The Bank of Uganda (BoU) has issued a stern public warning against the misuse of Uganda Shilling banknotes, specifically targeting the growing trend of turning cash into decorative floral bouquets, money cakes as gift arrangements during celebrations.

In a statement released on 6th February 2026, at its headquarters in Kampala, the Central Bank cautioned florists, event designers, gifting stylists, and the general public against using brand-new banknotes that are glued, taped, stapled, pinned together or otherwise altered for decorative purposes.

“The public has been cautioned against any practice that mutilates, defaces, or compromises the integrity of Uganda Shilling currency,” the Bank stated.

The Bank of Uganda explained that such practices significantly damage banknotes, rendering them unfit for circulation and mechanical processing.

“This practice destroys the utility of banknotes, making them unusable in cash-processing and distribution equipment such as cash-counting machines and ATMs,” the statement noted.

BoU further warned that the trend carries a direct economic cost, as damaged notes must be withdrawn from circulation earlier than expected.

“It leads to premature withdrawal and replacement of banknotes at an avoidable cost to the public,” the Bank added.

While clarifying that it does not object to the giving of cash gifts, the Central Bank emphasized that such gifts must respect the intended function of currency.

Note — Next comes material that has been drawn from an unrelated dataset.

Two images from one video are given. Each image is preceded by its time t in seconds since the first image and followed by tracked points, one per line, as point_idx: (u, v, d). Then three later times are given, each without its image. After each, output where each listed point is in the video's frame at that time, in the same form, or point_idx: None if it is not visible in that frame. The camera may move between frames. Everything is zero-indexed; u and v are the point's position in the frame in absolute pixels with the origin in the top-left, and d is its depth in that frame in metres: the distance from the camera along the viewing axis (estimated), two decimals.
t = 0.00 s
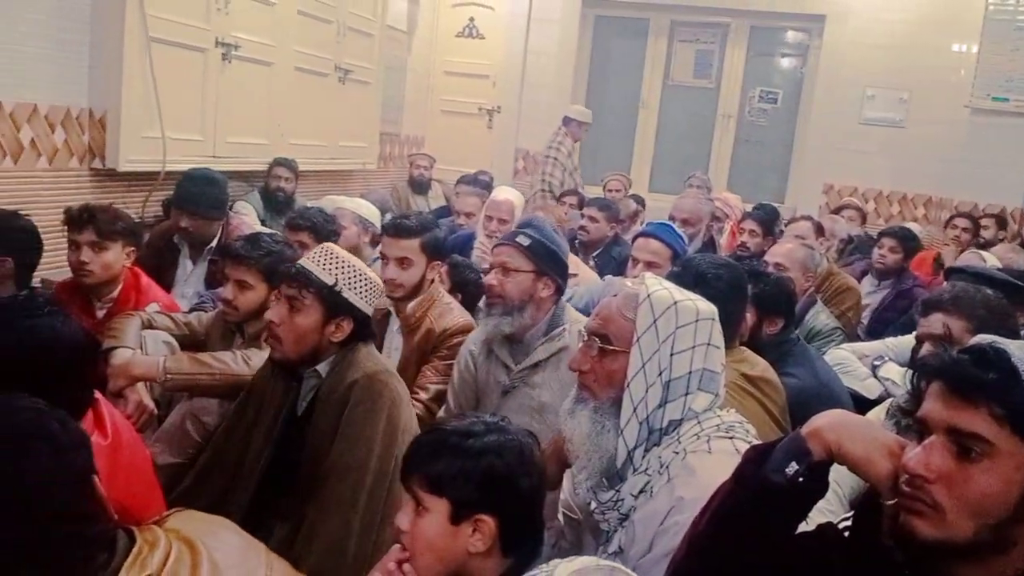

“Cash gifts should conform to the normal use of currency to facilitate payment transactions, in order to preserve the Uganda Shilling’s role as a medium of exchange and a store of value,” the statement said.

Uganda’s action aligns with similar measures adopted by two neighboring countries. In the same week, the Central Bank of Kenya and the National Bank of Rwanda released parallel warnings, pointing to banknote damage and the costly early replacement of currency.

Both institutions also reminded the public that national laws penalize the defacement of currency.

The Bank of Uganda advised members of the public seeking clarification to contact its Director of Communications, reaffirming its commitment to curbing the trend and safeguarding the functional integrity of the national currency.

The warning serves as a reminder that while creative gifting trends may be popular, the protection of national currency remains a shared responsibility, and key to ensuring its durability, usability, and economic value.